■ Extracted entries:
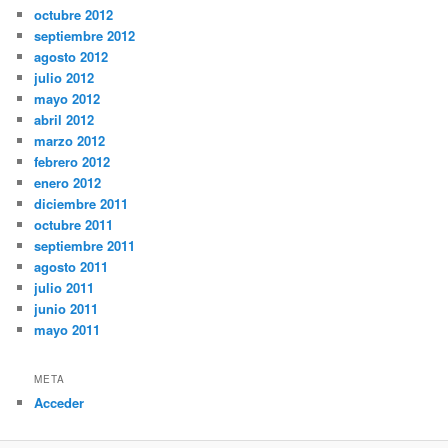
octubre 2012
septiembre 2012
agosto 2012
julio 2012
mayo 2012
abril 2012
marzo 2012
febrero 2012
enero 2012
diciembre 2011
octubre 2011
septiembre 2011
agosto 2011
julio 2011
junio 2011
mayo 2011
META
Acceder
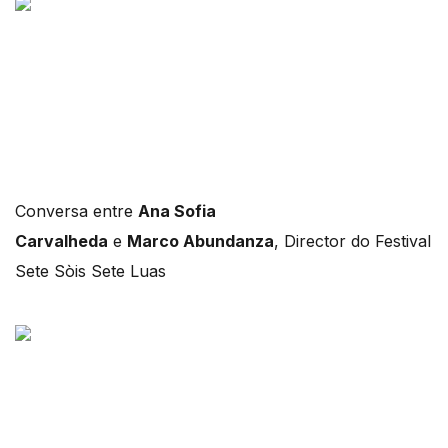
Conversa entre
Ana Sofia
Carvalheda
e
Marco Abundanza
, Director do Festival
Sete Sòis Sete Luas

■ Task goal: Reproduce word for word the lines of the records from the line containing "Conversa entre" through the last line of the records, including both.

■ Your solution:
Conversa entre
Ana Sofia
Carvalheda
e
Marco Abundanza
, Director do Festival
Sete Sòis Sete Luas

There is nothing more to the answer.